After boot camp, Dwight found himself in Aberdeen, Maryland. Aberdeen was to provide soldiers with the right technology in order to serve the interest of the United States of America. After his schooling in Aberdeen, he was off to Schofield Barracks in Hawaii. This is the home of the 25th Infantry known as the Tropic Lightning Division. After 4 months in Hawaii, Dwight had to leave his new-found love of fresh pineapple behind and board a troop ship bound for Saigon, Viet Nam. He was transferred to Cu Chi Military base- the 25th Infantry Division and served as backup maintenance support for the 725th Division. Upon arriving at the 25th Infantry site, it was found to be a peanut field and building a base there was the first order of business.
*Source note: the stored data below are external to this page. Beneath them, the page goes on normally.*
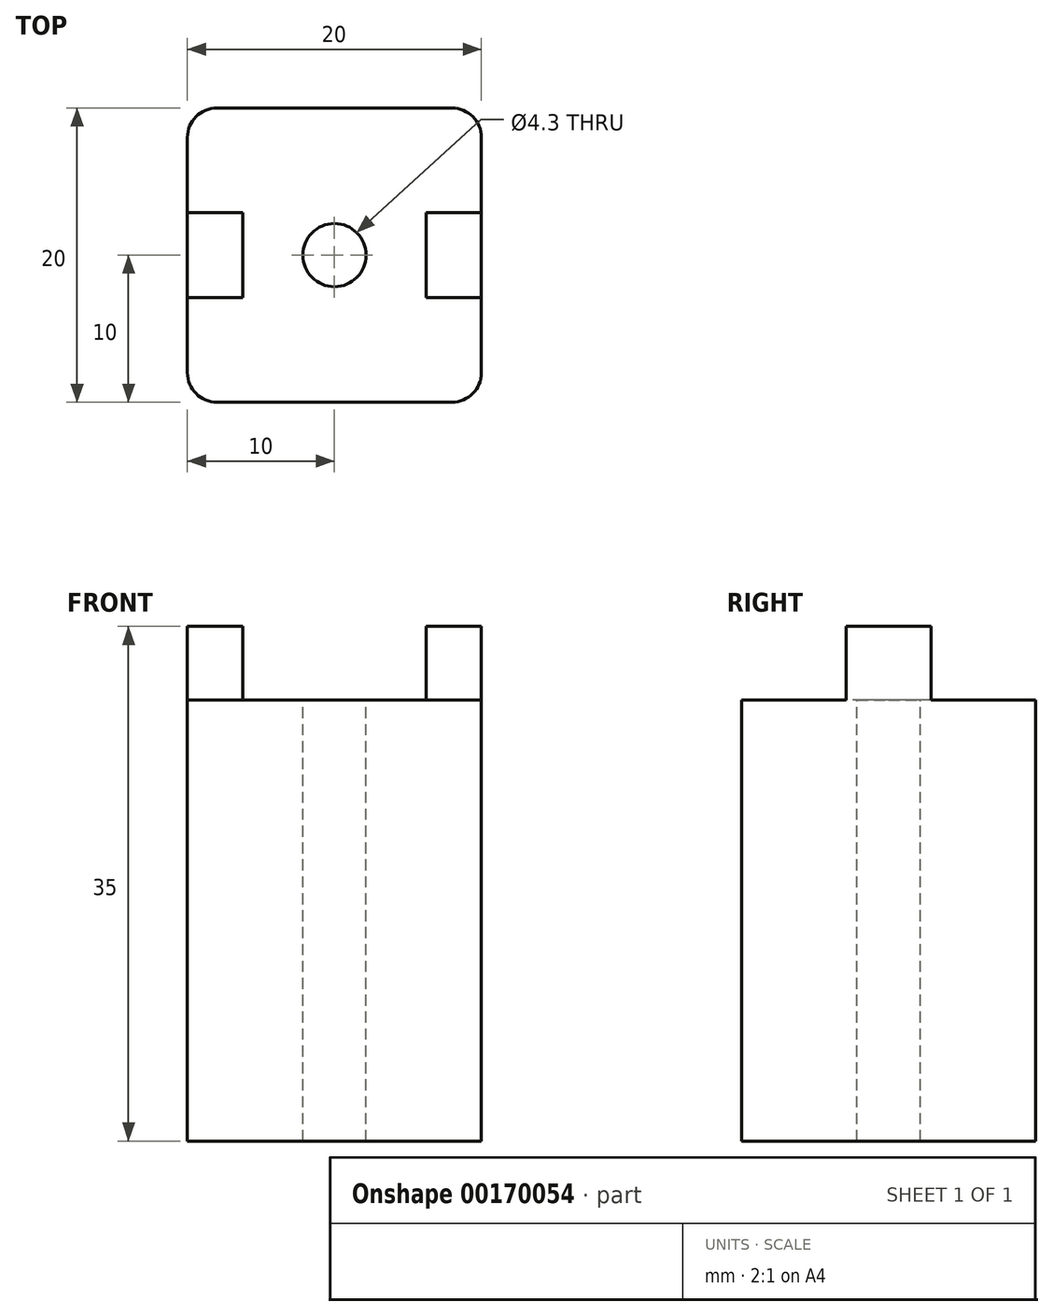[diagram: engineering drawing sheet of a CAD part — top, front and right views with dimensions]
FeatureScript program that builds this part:
annotation { "Feature Type Name" : "Feature", "Feature Type Description" : "" }
export const myFeature = defineFeature(function(context is Context, id is Id, definition is map)
    precondition{}
    {
        {
            var Q0;
            Q0=qCreatedBy(makeId("Top.planeOp"),FACE);
            var sketch = newSketch(context, id + "F0", { "sketchPlane" : qUnion([Q0])});
            skLineSegment(sketch, "E0.bottom", {"start": v(0, 0) * mm, "end": v(20, 0) * mm});
            skLineSegment(sketch, "E0.top", {"start": v(0, 20) * mm, "end": v(20, 20) * mm});
            skLineSegment(sketch, "E0.left", {"start": v(0, 0) * mm, "end": v(0, 20) * mm});
            skLineSegment(sketch, "E0.right", {"start": v(20, 0) * mm, "end": v(20, 20) * mm});
            skSolve(sketch);
        }
        {
            var Q0;
            Q0=makeQuery(id+"F0.imprint","IMPRINT",FACE,{"disambiguationData":[TD([[makeQuery(id+"F0.imprint","IMPRINT",EDGE,{"derivedFrom":sQuery(id+"F0.wireOp",EDGE,"E0.bottom")}),1.0]])]});
            extrude(context, id + "F1", {"entities" : qUnion([Q0]), "depth" : 30 * mm});
        }
        {
            var Q0;
            Q0=makeQuery(id+"F1.opExtrude","CAP_FACE",FACE,{"disambiguationData":[OSD([sQuery(id+"F0.wireOp",EDGE,"E0.bottom"),sQuery(id+"F0.wireOp",EDGE,"E0.top"),sQuery(id+"F0.wireOp",EDGE,"E0.left"),sQuery(id+"F0.wireOp",EDGE,"E0.right")])],"isStart":false});
            var sketch = newSketch(context, id + "F2", { "sketchPlane" : qUnion([Q0])});
            skCircle(sketch, "E1", {"center": v(10, 10) * mm, "radius": 2.15 * mm});
            skPoint(sketch, "E1.centerSnap0", {"position": v(0, 10) * mm});
            skPoint(sketch, "E1.centerSnap1", {"position": v(10, 0) * mm});
            skSolve(sketch);
        }
        {
            var Q0;
            Q0=makeQuery(id+"F2.imprint","IMPRINT",FACE,{"disambiguationData":[TD([[makeQuery(id+"F2.imprint","IMPRINT",EDGE,{"derivedFrom":sQuery(id+"F2.wireOp",EDGE,"E1")}),1.0]])]});
            extrude(context, id + "F3", {"entities" : qUnion([Q0]), "operationType" : NewBodyOperationType.REMOVE, "endBound" : BoundingType.THROUGH_ALL, "oppositeDirection" : true, "depth" : 25 * mm});
        }
        {
            var Q0;
            Q0=makeQuery(id+"F1.opExtrude","SWEPT_EDGE",EDGE,{"disambiguationData":[OSD([sQuery(id+"F0.wireOp",EDGE,"E0.bottom"),sQuery(id+"F0.wireOp",EDGE,"E0.right")])]});
            var Q1;
            Q1=makeQuery(id+"F1.opExtrude","SWEPT_EDGE",EDGE,{"disambiguationData":[OSD([sQuery(id+"F0.wireOp",EDGE,"E0.bottom"),sQuery(id+"F0.wireOp",EDGE,"E0.left")])]});
            var Q2;
            Q2=makeQuery(id+"F1.opExtrude","SWEPT_EDGE",EDGE,{"disambiguationData":[OSD([sQuery(id+"F0.wireOp",EDGE,"E0.top"),sQuery(id+"F0.wireOp",EDGE,"E0.right")])]});
            var Q3;
            Q3=makeQuery(id+"F1.opExtrude","SWEPT_EDGE",EDGE,{"disambiguationData":[OSD([sQuery(id+"F0.wireOp",EDGE,"E0.top"),sQuery(id+"F0.wireOp",EDGE,"E0.left")])]});
            fillet(context, id + "F4", {"entities" : qUnion([Q0, Q1, Q2, Q3]), "radius" : 2 * mm, "tangentPropagation" : true, "allowEdgeOverflow" : false});
        }
        {
            var Q0;
            Q0=makeQuery(id+"F1.opExtrude","CAP_FACE",FACE,{"disambiguationData":[OSD([sQuery(id+"F0.wireOp",EDGE,"E0.bottom"),sQuery(id+"F0.wireOp",EDGE,"E0.top"),sQuery(id+"F0.wireOp",EDGE,"E0.left"),sQuery(id+"F0.wireOp",EDGE,"E0.right")])],"isStart":false});
            var sketch = newSketch(context, id + "F5", { "sketchPlane" : qUnion([Q0])});
            skLineSegment(sketch, "E2.bottom", {"start": v(0, 7.1) * mm, "end": v(3.75, 7.1) * mm});
            skLineSegment(sketch, "E2.top", {"start": v(0, 12.9) * mm, "end": v(3.75, 12.9) * mm});
            skLineSegment(sketch, "E2.left", {"start": v(0, 7.1) * mm, "end": v(0, 12.9) * mm});
            skLineSegment(sketch, "E2.right", {"start": v(3.75, 7.1) * mm, "end": v(3.75, 12.9) * mm});
            skLineSegment(sketch, "E3.bottom", {"start": v(16.25, 12.9) * mm, "end": v(20, 12.9) * mm});
            skLineSegment(sketch, "E3.top", {"start": v(16.25, 7.1) * mm, "end": v(20, 7.1) * mm});
            skLineSegment(sketch, "E3.left", {"start": v(16.25, 12.9) * mm, "end": v(16.25, 7.1) * mm});
            skLineSegment(sketch, "E3.right", {"start": v(20, 12.9) * mm, "end": v(20, 7.1) * mm});
            skSolve(sketch);
        }
        {
            var Q0;
            Q0=makeQuery(id+"F5.imprint","IMPRINT",FACE,{"disambiguationData":[TD([[makeQuery(id+"F5.imprint","IMPRINT",EDGE,{"derivedFrom":sQuery(id+"F5.wireOp",EDGE,"E2.bottom")}),1.0]])]});
            var Q1;
            Q1=makeQuery(id+"F5.imprint","IMPRINT",FACE,{"disambiguationData":[TD([[makeQuery(id+"F5.imprint","IMPRINT",EDGE,{"derivedFrom":sQuery(id+"F5.wireOp",EDGE,"E3.bottom")}),-1.0]])]});
            extrude(context, id + "F6", {"entities" : qUnion([Q0, Q1]), "operationType" : NewBodyOperationType.ADD, "depth" : 5 * mm});
        }
    });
Proving that it is a small world, while in Viet Nam, Dwight ran into two other Southeast Colorado residents. One was his cousin’s husband, Denny Matthews from Kit Carson and the other was Red King. One of the memorable times in the service was an R & R in Malaysia.
Dwight received an early out in March of 1967. He was supposed to be in Viet Nam for 12 months and was out in 11 months. He was discharged from Travis Air Force Base in San Diego, California. Overjoyed to be on American soil he fought the urge to kneel and kiss the ground. Travis Air Force base will always hold a special place in his heart.
Dwight continued the life he loves, farming and ranching, meeting the love of his life, Bonnie, and starting his family. When Dwight and Bonnie started a family, they named their first born, Travis, after the first American soil Dwight got to touch after 11 months in Viet Nam. Dwight went on to have that family he had dreamed of.”
Lastly, Michelle Nelson introduced Richard Glover.
“Richard served in the Navy from 1979 to 1999. He started Boot Camp in San Diego, California in April of 1979. He then went to Pensacola as a student at a CTM School and studied sea going satellite communications and electronic surveillance for two years. He then served on the USS Buck from June of 1981 to July of 1984. Richard then returned to Pensacola as an Instructor until 1987 when he went to Pearl Harbor for direct support, installation, and maintenance of equipment for surface and subsurface communications. He then went back to sea in 1990 and was deployed in support of the Persian Gulf War. He then transferred to Imperial Beach, California in 1993 until 1996. From 1996 to 1999, Richard facilitated the transfer of Space and Naval warfare systems and their new product development from Crystal City, Virginia to San Diego, California. Richard retired as a Chief Petty Officer.
Richard received many medals and honors. Some of them include: 2 Navy commendation medals, the Navy achievement medal, the Navy meritorious unit commendation for the Persian Gulf War, the Humanitarian Service medal for saving 54 Vietnamese refugees, the Southwest Asia Service medal for Desert Storm, the Battle E honor for Battle Efficiency, 5 good conduct awards, 2 sea service deployment ribbons, as well as various other ribbons and honors.
These quilts are an expression of gratitude meant to thank and comfort the Veterans. “We honor you for leaving all you hold dear to serve whether in time of crisis or in time of peace. This Quilt of Valor unequivocally says thank you for your service, sacrifice and valor serving our nation. On behalf of the Quilts of Valor Foundation, welcome home and thank you for allowing us to recognize you.”
These gentlemen will also receive a certificate that states, “The Quilts of Valor Foundation wishes to recognize you for your service to our nation. We consider it our privilege to do so. Though we may never know the extent of your sacrifice to protect and defend the United States of America, we award you the Quilt of Valor as an expression of gratitude from a grateful nation.”